------ STUDY TEXT ------

To free adhesions surrounding the ovaries, contralateral traction should be applied (Fig. 23.2a). Fibrotic tissue can be dissected sharply using monopolar diathermy with pure cutting current. Sharp and blunt dissections are repeated alternatively until the whole length of the utero-ovarian ligament is visible. The cyst is almost always ruptured during this procedure.


Fig. 23.2

Laparoscopic techniques for endometriosis. (a) The adhesion surrounding the left ovary is freed. (b) The ovarian incision obtained by cyst rupture is enlarged. (c) The cleavage plane between the cyst wall and normal ovarian tissue is adequately identified. (d) The cyst wall is bluntly stripped from normal ovarian tissue. (e) Laser vaporization is applied to the cyst wall close to the left ovarian hilus. (f) The spaces outside the right uterosacral ligament are opened and the right ureter is separated from the right uterosacral ligaments. Rt. USL the right uterosacral ligament. (g) The space inside the right uterosacral ligament is opened and the rectum is separated from the right uterosacral ligaments. The right uterosacral ligament. (h) Sharp dissection using the scissors is applied between the uterus and the rectum. (i) The obliterated cul-de-sac is opened

The procedures for ovarian cystectomy are followed. The content of the cyst is aspirated. The ovarian incision obtained by cyst rupture is enlarged (Fig. 23.2b). The cleavage plane between the cyst wall and the ovarian tissue should be adequately identified (Fig. 23.2c). The cyst wall is bluntly stripped from ovarian tissue with atraumatic forceps and scissors applying a contralateral traction (Fig. 23.2d). The boundary between the cyst wall and the ovarian tissue should be exposed constantly. After removal of the cyst wall, hemostasis is achieved with the pinpoint bipolar coagulation of bleeding sites on the ovary. The combined technique is sometimes used for patients with bilateral or multiple endometriomas [50] (Fig. 23.2e). The vasopressin injection technique may be useful to decrease bleeding after stripping the endometrioma [72], but an inadequate cleavage plane resulting from hydrodissection may cause the removal of normal ovarian tissue.

------ STUDY MATERIAL ------

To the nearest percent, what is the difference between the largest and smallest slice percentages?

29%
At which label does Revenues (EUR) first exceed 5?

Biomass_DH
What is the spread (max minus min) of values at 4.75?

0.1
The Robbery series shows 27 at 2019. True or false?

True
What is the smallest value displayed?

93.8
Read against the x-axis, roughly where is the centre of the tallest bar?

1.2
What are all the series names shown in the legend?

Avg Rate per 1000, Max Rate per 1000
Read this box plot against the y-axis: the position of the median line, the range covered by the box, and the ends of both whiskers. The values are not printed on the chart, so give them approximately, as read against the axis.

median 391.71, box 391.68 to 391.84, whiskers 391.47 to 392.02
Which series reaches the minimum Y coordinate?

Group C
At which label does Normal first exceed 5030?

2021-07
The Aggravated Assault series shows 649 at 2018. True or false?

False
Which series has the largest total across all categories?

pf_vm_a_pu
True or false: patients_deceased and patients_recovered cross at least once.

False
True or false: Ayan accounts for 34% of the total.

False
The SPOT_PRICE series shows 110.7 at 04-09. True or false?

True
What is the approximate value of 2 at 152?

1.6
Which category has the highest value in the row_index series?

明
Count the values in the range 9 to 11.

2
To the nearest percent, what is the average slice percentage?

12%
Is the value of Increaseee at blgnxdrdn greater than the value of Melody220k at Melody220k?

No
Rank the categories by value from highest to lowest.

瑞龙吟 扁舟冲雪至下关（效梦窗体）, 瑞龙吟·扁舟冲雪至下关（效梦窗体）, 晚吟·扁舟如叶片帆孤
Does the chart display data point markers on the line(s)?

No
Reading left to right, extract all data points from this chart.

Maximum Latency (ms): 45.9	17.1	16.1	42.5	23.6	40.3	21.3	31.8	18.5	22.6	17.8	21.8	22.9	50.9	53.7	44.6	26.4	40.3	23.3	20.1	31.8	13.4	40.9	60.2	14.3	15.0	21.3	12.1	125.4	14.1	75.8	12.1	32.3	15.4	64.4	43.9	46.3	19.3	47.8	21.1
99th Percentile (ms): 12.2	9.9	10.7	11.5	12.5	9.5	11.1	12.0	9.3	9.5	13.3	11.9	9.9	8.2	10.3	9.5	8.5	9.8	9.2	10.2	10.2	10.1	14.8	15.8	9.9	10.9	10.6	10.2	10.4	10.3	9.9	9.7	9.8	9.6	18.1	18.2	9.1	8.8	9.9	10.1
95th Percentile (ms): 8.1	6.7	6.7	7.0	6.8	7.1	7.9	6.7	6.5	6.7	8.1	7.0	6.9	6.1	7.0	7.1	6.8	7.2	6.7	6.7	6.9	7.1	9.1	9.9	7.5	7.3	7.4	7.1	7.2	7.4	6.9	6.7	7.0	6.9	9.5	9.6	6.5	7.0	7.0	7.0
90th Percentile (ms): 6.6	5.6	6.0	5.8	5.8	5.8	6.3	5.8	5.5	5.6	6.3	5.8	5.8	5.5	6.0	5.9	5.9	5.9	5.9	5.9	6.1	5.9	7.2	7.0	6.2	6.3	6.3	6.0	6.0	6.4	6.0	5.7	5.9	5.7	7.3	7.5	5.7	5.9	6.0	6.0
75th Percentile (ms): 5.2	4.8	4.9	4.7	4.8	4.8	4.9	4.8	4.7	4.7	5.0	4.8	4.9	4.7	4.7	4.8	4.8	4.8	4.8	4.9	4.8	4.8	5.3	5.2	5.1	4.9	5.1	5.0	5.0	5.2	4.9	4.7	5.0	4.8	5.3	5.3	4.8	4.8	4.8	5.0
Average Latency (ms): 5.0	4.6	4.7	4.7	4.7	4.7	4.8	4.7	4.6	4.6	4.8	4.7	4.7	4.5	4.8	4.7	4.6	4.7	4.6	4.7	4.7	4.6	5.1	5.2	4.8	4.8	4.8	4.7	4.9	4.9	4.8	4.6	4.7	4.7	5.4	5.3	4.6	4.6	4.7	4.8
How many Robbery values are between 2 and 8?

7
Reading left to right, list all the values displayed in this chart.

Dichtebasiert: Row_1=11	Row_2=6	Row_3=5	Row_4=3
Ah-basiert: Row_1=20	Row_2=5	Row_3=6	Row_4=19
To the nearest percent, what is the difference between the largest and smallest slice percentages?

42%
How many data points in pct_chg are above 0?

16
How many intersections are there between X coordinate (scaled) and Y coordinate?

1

------

## WHAT YOU NEED TO DO
a: From the passage on laparoscopic surgery for endometriosis, quote the words between "To free adhesions" and "during this procedure.", inclusive.
b: According to the passage on laparoscopic surgery for endometriosis, how is hemostasis achieved after the cyst wall is removed?
c: Write the next part of the passage on laparoscopic surgery for endometriosis, beginning after its final sentence.

## ANSWERS PROVIDED
a:
To free adhesions surrounding the ovaries, contralateral traction should be applied (Fig. 23.2a). Fibrotic tissue can be dissected sharply using monopolar diathermy with pure cutting current. Sharp and blunt dissections are repeated alternatively until the whole length of the utero-ovarian ligament is visible. The cyst is almost always ruptured during this procedure.

b: By pinpoint bipolar coagulation of the bleeding sites on the ovary.

c:
The procedures to open an obliterated cul-de-sac are followed. First, the bilateral ureters are identified. The spaces outside the bilateral uterosacral ligament are opened and the ureters are separated from the uterosacral ligaments (Fig. 23.2f). After separation of the ureters, the spaces inside the uterosacral ligaments are opened and the rectum is separated from the uterosacral ligaments (Fig. 23.2g). The adhesion between the rectum and the uterine cervix can be dissected bluntly with a contralateral traction when the adhesion is not dense. Sharp dissection is needed to dissect dense adhesions with fibrotic tissue. Monopolar diathermy with pure cutting current can dissect dense adhesions surrounding the rectum. Sharp dissection using the scissors should be used to avoid thermal injury of the rectum (Fig. 23.2h). After these procedures to open the obliterated cul-de-sac, it is possible to remove the DIE lesions of the uterosacral ligaments and the rectovaginal septum (Fig. 23.2i).

23.6 Conclusions

Surgical candidates might include the following patients with endometriosis: those with severe pain symptoms, large ovarian endometriomas, and infertility caused by minimal and mild endometriosis.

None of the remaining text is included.